Juan Guaidó: "Maduro's regime is killing young, poor people on the streets"

"It's a very unfortunate situation," Andrei Kortunov says. "We knew this was coming, so I wonder what the fall-back position is of those who invested there, but I don't see it."

Russia is now advocating political negotiations in Venezuela, with international mediation. It presents the opposition, and the US, as intransigent for continuing to call for fresh elections.

What is Moscow doing?

Meanwhile, with no sign of imminent mass defection by the military, reports have emerged suggesting Moscow may be upping its support for Nicolás Maduro.

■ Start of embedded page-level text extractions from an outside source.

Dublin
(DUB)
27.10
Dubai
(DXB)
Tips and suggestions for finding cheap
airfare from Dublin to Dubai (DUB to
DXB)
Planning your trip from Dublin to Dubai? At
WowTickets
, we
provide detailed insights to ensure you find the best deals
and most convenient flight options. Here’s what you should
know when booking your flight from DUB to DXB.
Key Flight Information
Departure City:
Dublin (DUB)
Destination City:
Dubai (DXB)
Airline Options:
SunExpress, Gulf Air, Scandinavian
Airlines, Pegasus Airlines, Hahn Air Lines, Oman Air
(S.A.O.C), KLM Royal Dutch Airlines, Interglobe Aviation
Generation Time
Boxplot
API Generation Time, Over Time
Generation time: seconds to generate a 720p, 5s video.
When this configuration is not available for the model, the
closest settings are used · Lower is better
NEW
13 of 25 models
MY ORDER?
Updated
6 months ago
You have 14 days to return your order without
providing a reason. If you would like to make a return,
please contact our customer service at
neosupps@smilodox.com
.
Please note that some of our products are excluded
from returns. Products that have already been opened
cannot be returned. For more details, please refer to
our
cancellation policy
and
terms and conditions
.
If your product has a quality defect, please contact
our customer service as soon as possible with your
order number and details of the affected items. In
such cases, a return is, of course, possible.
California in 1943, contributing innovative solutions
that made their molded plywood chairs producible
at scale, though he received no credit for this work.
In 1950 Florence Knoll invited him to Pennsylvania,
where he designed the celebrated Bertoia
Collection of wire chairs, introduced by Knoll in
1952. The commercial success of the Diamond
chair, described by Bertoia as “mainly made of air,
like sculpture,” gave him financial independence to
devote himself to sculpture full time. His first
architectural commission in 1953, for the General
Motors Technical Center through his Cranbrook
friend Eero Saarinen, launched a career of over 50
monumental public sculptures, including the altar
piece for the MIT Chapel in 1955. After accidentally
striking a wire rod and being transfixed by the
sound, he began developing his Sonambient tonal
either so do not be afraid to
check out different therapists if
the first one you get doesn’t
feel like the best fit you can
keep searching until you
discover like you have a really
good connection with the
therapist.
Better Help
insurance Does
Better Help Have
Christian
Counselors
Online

As fresh US sanctions were imposed on Caracas this week, Novaya Gazeta suggested that Russia had helped fly Venezuelan gold from storage in the Russian Central Bank for sale in Dubai.

The paper's sources claimed over $1bn in cash was then taken on to Caracas. The Central Bank chairwoman said that did not "correspond to reality".

There have also been reports that Moscow has deployed private military contractors, possibly as protection for President Maduro.

The Kremlin has rebutted that, too, though Mr Maduro himself was simply evasive. "I'm not making any comment," he told Russian reporters this week.

How far will it go?

The foreign ministry pledge to do "everything" to back Nicolás Maduro does seem to have limits.

"I don't think Russia would defend Maduro militarily. We are for a political settlement," argues retired Lieutenant-General Evgeny Buzhinsky. He describes those bombers sent to Caracas last year as simply "symbolic".

Image source, AFP
Image caption,
One Russian tabloid mocked the number of opposition protesters who turned out on Wednesday

"It would be madness for Russia to try to intervene with force," Andrei Movchan agrees. "Venezuela is not Syria. The Chinese are there and the Americans are much closer."

At least in public, Russia has settled for condemning US pressure, calling for dialogue - and waiting. Perhaps it is hoping its ally can weather the storm.

As one tabloid newspaper here argued, opposition rallies on Wednesday were smaller than expected.

"They held the decisive protest - and then they called the next one," Komsomolskaya Pravda joked, suggesting "something went wrong".

Another paper, though, is convinced President Maduro's days in office are numbered, suggesting the Kremlin should simply offer "its friend" political asylum.

"The long, cold Moscow winter is not ideal of course for Maduro, used to palm trees and a year-round average of 25C," Moskovsky Komsomolets reasoned.

"But it's still better than a warm prison cell in Caracas."